Here's why Mike McCarthy MUST be awarded the NFL Coach of the Year.
Street sign of things to come
Nobody expected much from Harbaugh's 49ers this season. On the flip side, everyone expected the Green Bay Packers to dominate this season. McCarthy had very little to win despite all his wins.
McCarthy had the difficult and unenviable task of keeping a Super Bowl championship team focused and motivated for an entire season. Not an easy feat when you consider only three of the last 20 Super Bowl winners have repeated as champions the following season. Plus, no defending champion has won a playoff game in their follow-up season since 2005.
Pressure aside, McCarthy led his team to a league-best 15-1 record and the team hardly missed a beat from its legendary playoff run from the prior season.
It's much easier to win when no one's really watching (Harbaugh) than when they are (McCarthy).
Right Hand Man
McCarthy coaches the NFL's best quarterback. Let me repeat that, he coaches the NFL's best quarterback.
Aaron Rodgers is a great talent who has succeeded because he's been under the master tutelage of Mike McCarthy his entire professional career.
McCarthy's offense and play-calling prowess gives Rodgers the prime opportunity to showcase all of his substantial skills.
If you need to see any more proof of how good McCarthy's offensive system is than Rodgers' highest NFL quarterback rating ever, look no further than backup quarterback Matt Flynn's record-setting six-touchdown, 480-yard passing performance against playoff-bound Detroit in the final game of the season.

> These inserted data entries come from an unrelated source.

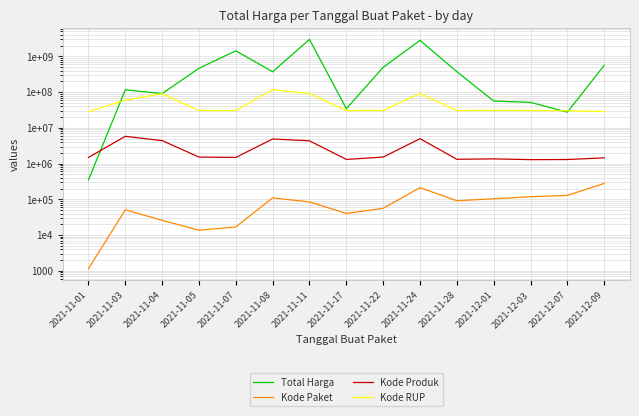

At how many categories does at least one series exceed 99207669?

9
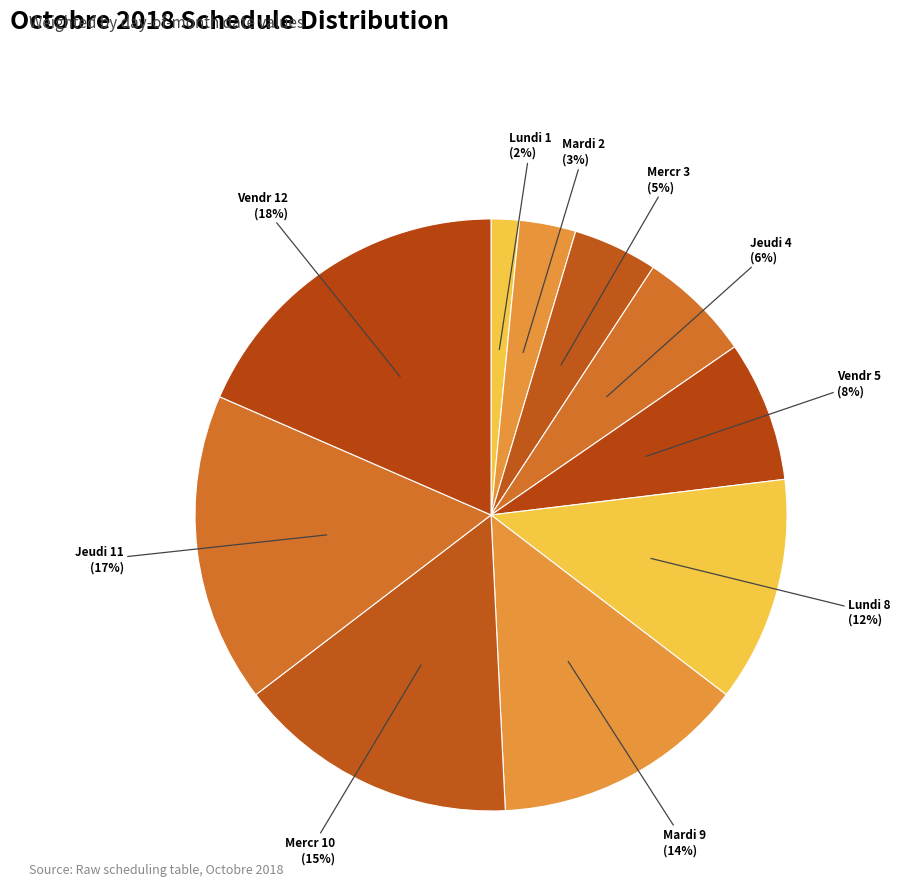

Is Mardi 9 the majority of the pie?

No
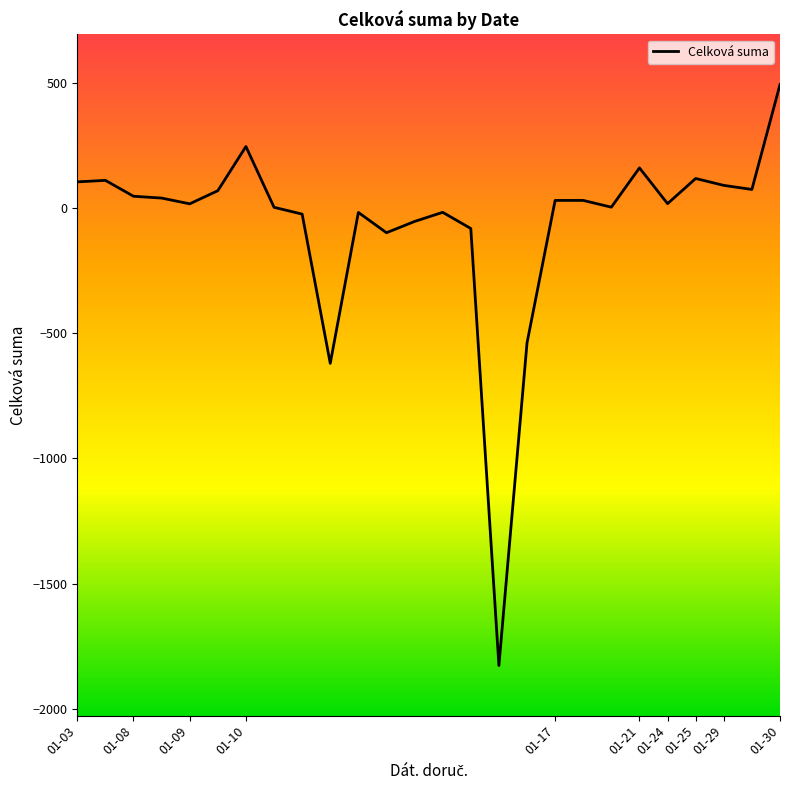

What is the minimum value shown in the chart?

-1826.4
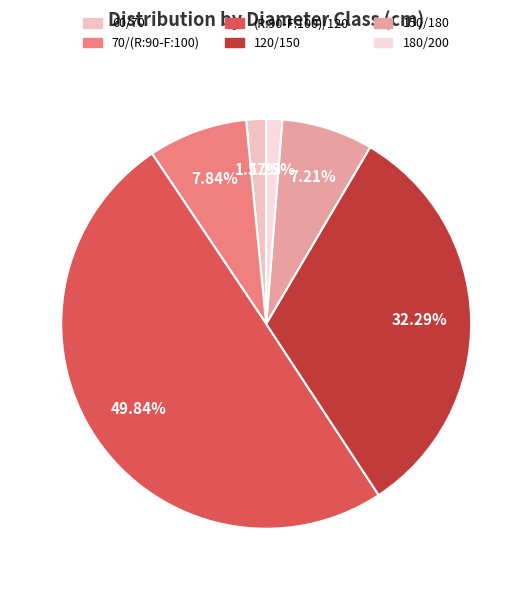

How many slices are in this pie chart?

6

If you're amazed by Aaron Rodgers at quarterback and feel he's one of the best in the game, then you must also be amazed by the man who guided him there.

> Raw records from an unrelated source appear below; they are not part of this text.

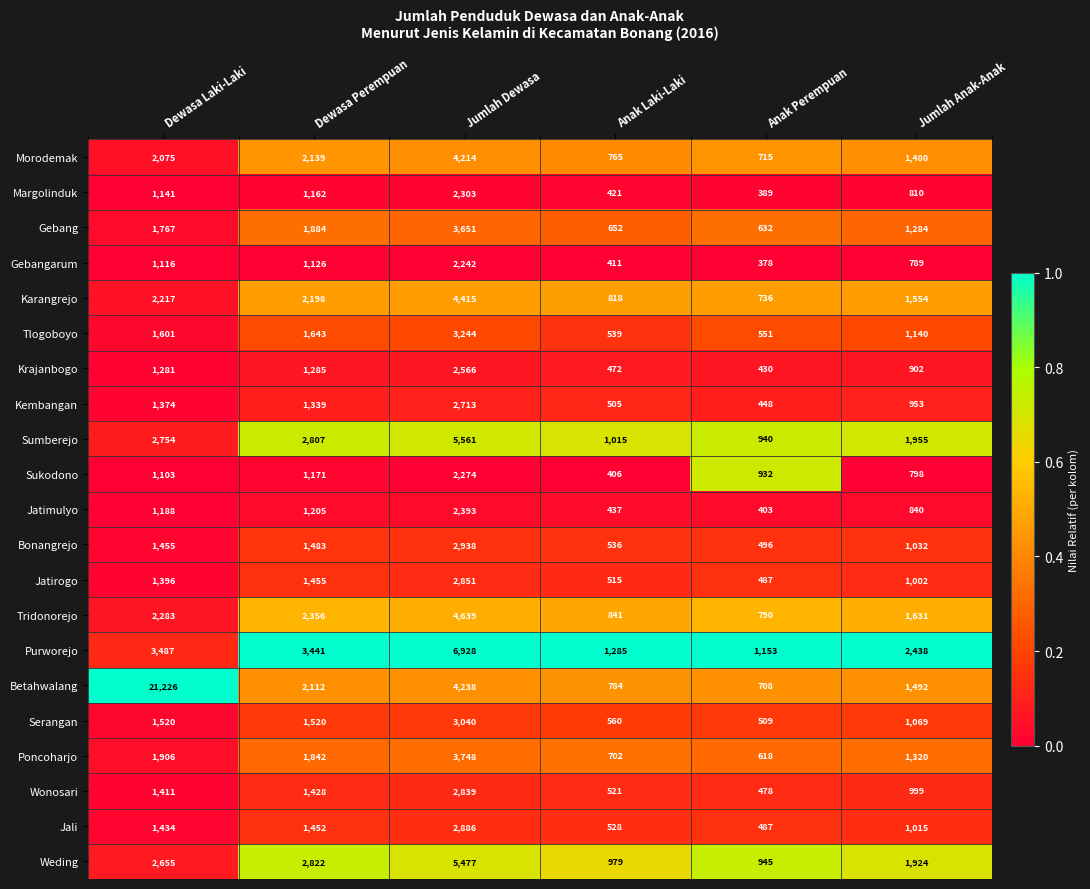

Is it true that Tlogoboyo equals 238 at Anak Laki-Laki?

False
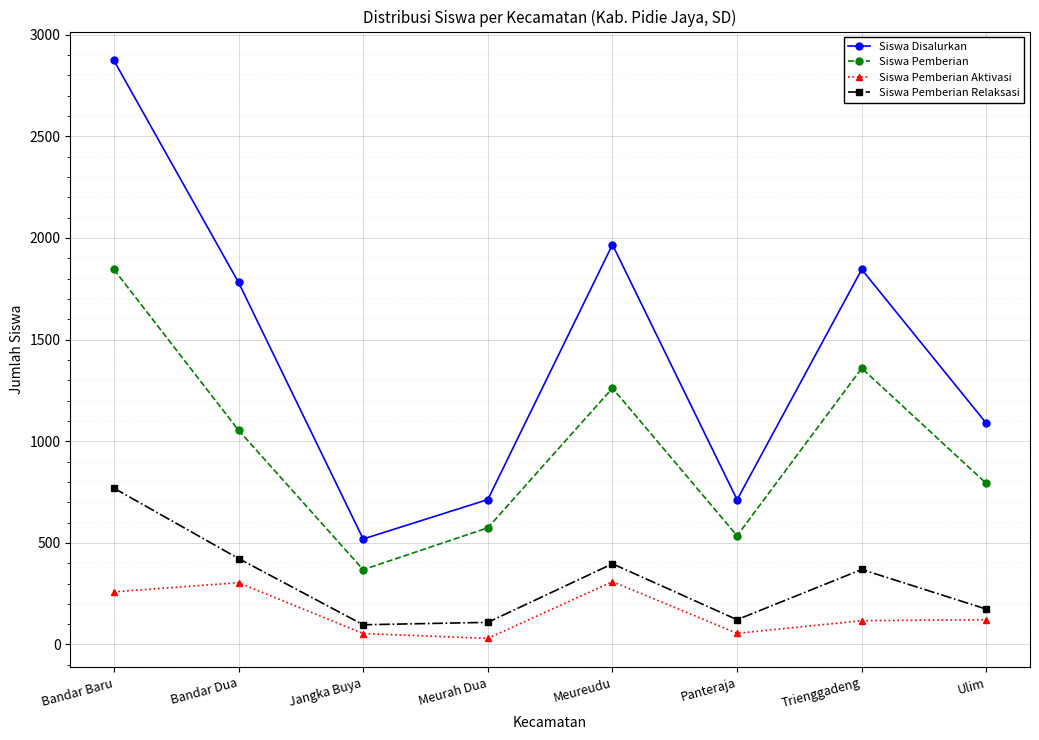

List the series in order of their peak value, lowest first.

Siswa Pemberian Aktivasi, Siswa Pemberian Relaksasi, Siswa Pemberian, Siswa Disalurkan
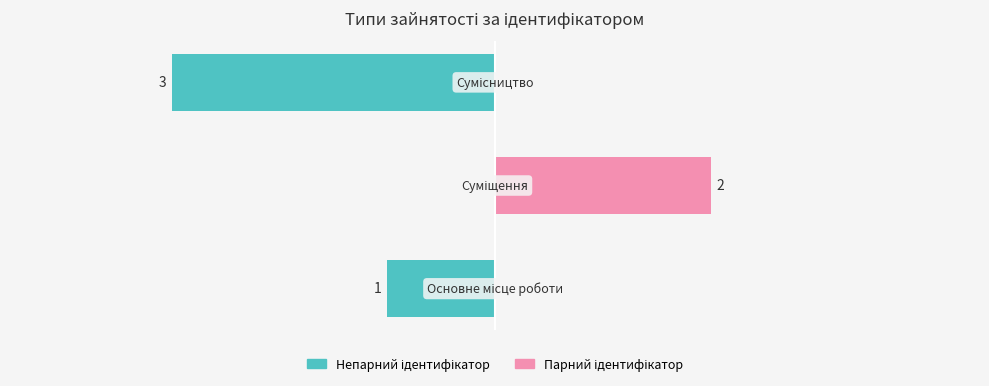

Rank the categories by Суміщення / парне value from lowest to highest.

0, 2, 1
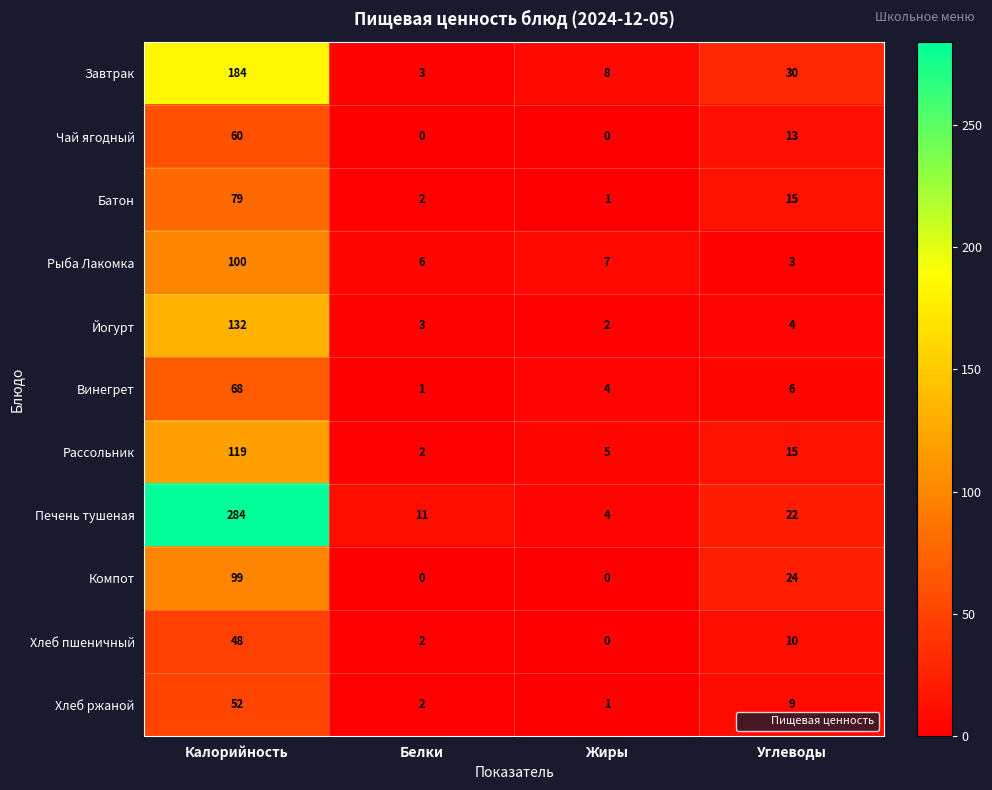

How many values in Компот are above zero?

2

Considering how the Packers tore through the playoffs last season—entirely on the road—and won the Super Bowl, you can't help but factor that in a little towards this season.
Bill Belichick, the 2010 Coach of the Year, watched his No. 1-ranked Patriots get beat at home by the No. 6 Jets in the divisional playoff round. Compare that fizzle to the Packers' rocket through the playoffs.

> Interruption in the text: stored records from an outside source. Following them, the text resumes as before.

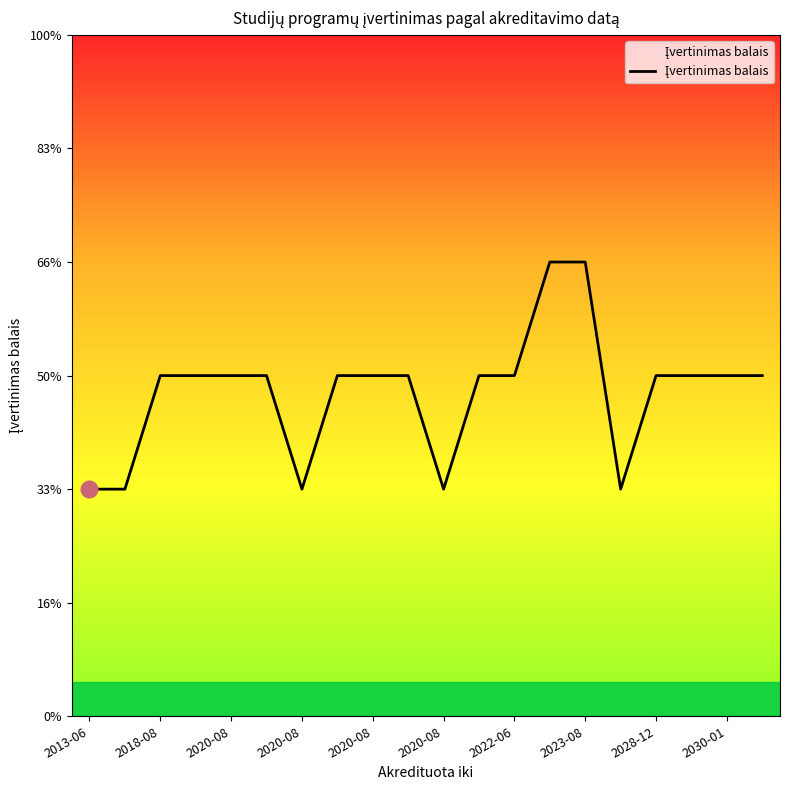

Is this an area chart (filled region under the line)?

No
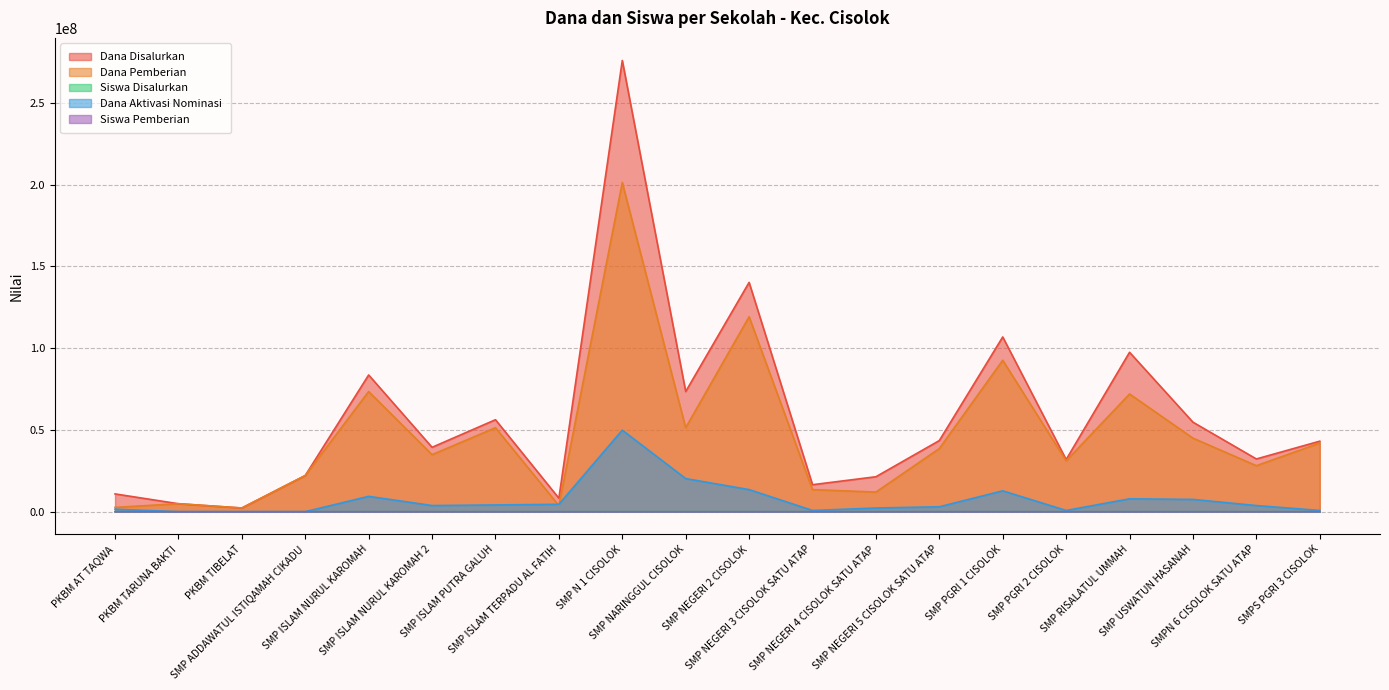

After their last crossing, which series has the higher values: Siswa Disalurkan or Dana Aktivasi Nominasi?

Dana Aktivasi Nominasi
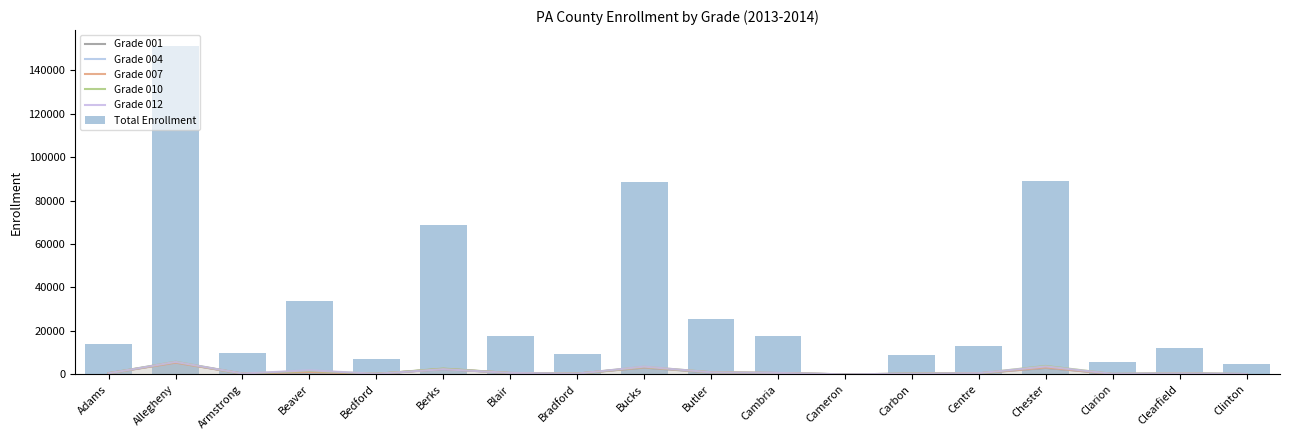

At which category is the sum across all series the highest?

Allegheny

Green Bay had to overcome overabundant injuries during the 2010 regular season, losing six starters and 10 other key players to even qualify for the playoffs.
McCarthy and his staff brought in street free agents who ended up starting in the Super Bowl—Erik Walden, Frank Zombo and Sam Shields.
Despite these huge obstacles, McCarthy never complained and never wavered in his focus. He gave not lip service, but real service to the rallying cry "next man up."
Give McCarthy his due credit dating back to where we left off at the end of last regular season, where he has since gone 19-1.
Mike McCarthy isn't flashy, articulate or charming. Jim Harbaugh is.
McCarthy is a tough, humble and hard-working leader who doesn't give the media any fodder. Harbaugh does. End-of-game handshake, anyone?
McCarthy is a Super Bowl champion. Harbaugh is not.